■ **PROBLEM 1**
List every property name declared in the FormData interface of the TypeScript thread.
■ **PROBLEM 2**
Reproduce, word for word, the part of the TypeScript thread that starts at the words "1. Allowing value" and ends after the words "some actual keys.".
■ **PROBLEM 3**
Condense the paragraph of the TypeScript thread that begins "This is a canonical use case" into a short list that keeps its main facts.

QUOTED PASSAGE below:

How to define an array of generic objects in TypeScript, each item having a different template parameter

Question

I'm trying to define an array of fields for a form, where each item may have a different type. I've defined these types:

  interface FormData{
    value1:number
    value2:number|null
    value3:string
    value4:boolean
  }

  interface Field<T,K extends keyof T,TV=T[K]>{
    key:K&string
    value:TV
    validation?:(value:TV)=>boolean
  }

Defining an individual field works fine:

  const field:Field<FormData,'value1'>={
    key:'value1',
    value:1,
    validation(value:number):boolean{
      return value<3
    }
  }

But when defining an array for several items, like this:

  const fields:Field<FormData,keyof FormData>[]=[
    {
      key:'value1',
      value:1,
      validation(value:number):boolean{
        return value<3
      }
    },
    {
      key:'value3',
      value:'xxx',
      validation(value:string):boolean{
        return value!=='xxx'
      }
    }
  ]

TypeScript is:

1. Allowing value be of any type, as long as it's number|null|string|undefined (eg a string for value1)
2. Complaining about the validation() functions, since they don't accept number|null|string|undefined as a parameter

Is there a way to help TS infer the correct type of each item within the array? Ideally, I'd also would like to define the array as Field<FormData>[].

I'm using TypeScript 4.3.

Answer 1

If you continue to make your type Field<T, K> generic in the key K, then you will indeed find it annoying to represent an array of Field<T, ??> for different keys K. There are ways to do it with mapped tuples, but really, this would require you to specify or have the compiler infer a particular array of key types. But you don't care about which keys are used, as long as they are all some actual keys.

This is a canonical use case for existentially quantified generics, which are not directly supported in TypeScript. (There is a request for this at microsoft/TypeScript#14466, but for now this is a missing feature.) TypeScript's generics, like most languages' generics, are universally quantified, which you can think of as being an infinite intersection of types. Existentially quantified generics, on the other hand, act as infinite union of types.

But wait, your FormData interface, like most object types, has a finite list of keys. You don't need an infinite union; you can just use a union! Meaning, make a union of your original Field<FormData, K> type, for each K in keyof FormData. Here's one way to define it:

  type Field<T> = { [K in Extract<keyof T, string>]-?: {
    key: K
    value: T[K],
    validation?: (value: T[K]) => boolean
  } }[Extract<keyof T, string>];

This builds a mapped type with the field type you want for each key K in keyof T, and then immediately indexes into that mapped type to get a union of its properties.

You can see that it makes the type you need:

  type FieldFormData = Field<FormData>;

  /* type FieldFormData = {
    key: "value1";
    value: number;
    validation?: ((value: number) => boolean) | undefined;
} | {
    key: "value2";
    value: number | null;
    validation?: ((value: number | null) => boolean) | undefined;
} | {
    key: "value3";
    value: string;
    validation?: ((value: string) => boolean) | undefined;
} | {
    ...;
} */

And now that there is no explicit K mentioned in the type, you can just use Array<Field<FormData>>:

const fields: Field<FormData>[] = [
  {
    key: 'value1',
    value: 1,
    validation(value: number): boolean {
      return value < 3
    }
  },
  {
    key: 'value3',
    value: 'xxx',
    validation(value: string): boolean {
      return value !== 'xxx'
    }
  }
]

and it will also catch errors:

const badFields: Field<FormData>[] = [
  { key: "value2", value: "oops" }, // error!
  { key: "value4", value: true } // okay
]

Playground link to code

End of QUOTED PASSAGE.
SOURCE MATERIAL below:

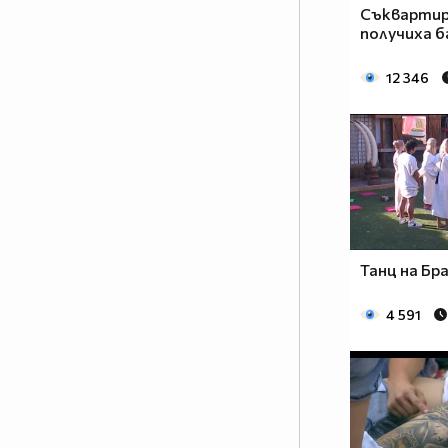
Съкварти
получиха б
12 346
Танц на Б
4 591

End of SOURCE MATERIAL.
SOURCE MATERIAL below:

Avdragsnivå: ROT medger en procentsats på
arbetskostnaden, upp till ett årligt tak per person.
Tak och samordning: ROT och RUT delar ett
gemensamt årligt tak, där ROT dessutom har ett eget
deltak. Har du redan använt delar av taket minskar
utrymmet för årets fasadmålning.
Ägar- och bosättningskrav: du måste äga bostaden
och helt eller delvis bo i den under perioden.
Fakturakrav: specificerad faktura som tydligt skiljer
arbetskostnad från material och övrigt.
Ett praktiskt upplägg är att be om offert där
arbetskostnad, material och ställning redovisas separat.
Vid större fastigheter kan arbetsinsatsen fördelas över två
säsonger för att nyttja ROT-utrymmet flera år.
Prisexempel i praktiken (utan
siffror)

End of SOURCE MATERIAL.
SOURCE MATERIAL below:

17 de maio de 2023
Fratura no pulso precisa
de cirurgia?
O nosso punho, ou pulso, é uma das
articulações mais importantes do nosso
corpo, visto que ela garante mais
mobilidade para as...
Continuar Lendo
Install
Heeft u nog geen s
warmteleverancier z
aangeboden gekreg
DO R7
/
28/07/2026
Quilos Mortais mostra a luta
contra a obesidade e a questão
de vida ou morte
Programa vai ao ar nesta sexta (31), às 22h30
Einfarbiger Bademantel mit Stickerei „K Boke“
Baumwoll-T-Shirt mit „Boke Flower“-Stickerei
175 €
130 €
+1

End of SOURCE MATERIAL.

■ **TASK RESPONSE 1**
value1
value2
value3
value4

■ **TASK RESPONSE 2**
1. Allowing value be of any type, as long as it's number|null|string|undefined (eg a string for value1)
2. Complaining about the validation() functions, since they don't accept number|null|string|undefined as a parameter

Is there a way to help TS infer the correct type of each item within the array? Ideally, I'd also would like to define the array as Field<FormData>[].

I'm using TypeScript 4.3.

Answer 1

If you continue to make your type Field<T, K> generic in the key K, then you will indeed find it annoying to represent an array of Field<T, ??> for different keys K. There are ways to do it with mapped tuples, but really, this would require you to specify or have the compiler infer a particular array of key types. But you don't care about which keys are used, as long as they are all some actual keys.

■ **TASK RESPONSE 3**
- This is a canonical use case for existentially quantified generics.
- TypeScript does not directly support them. A request for the feature exists at microsoft/TypeScript#14466.
- TypeScript's generics are universally quantified, like those of most languages. They can be thought of as an infinite intersection of types.
- Existentially quantified generics act as an infinite union of types.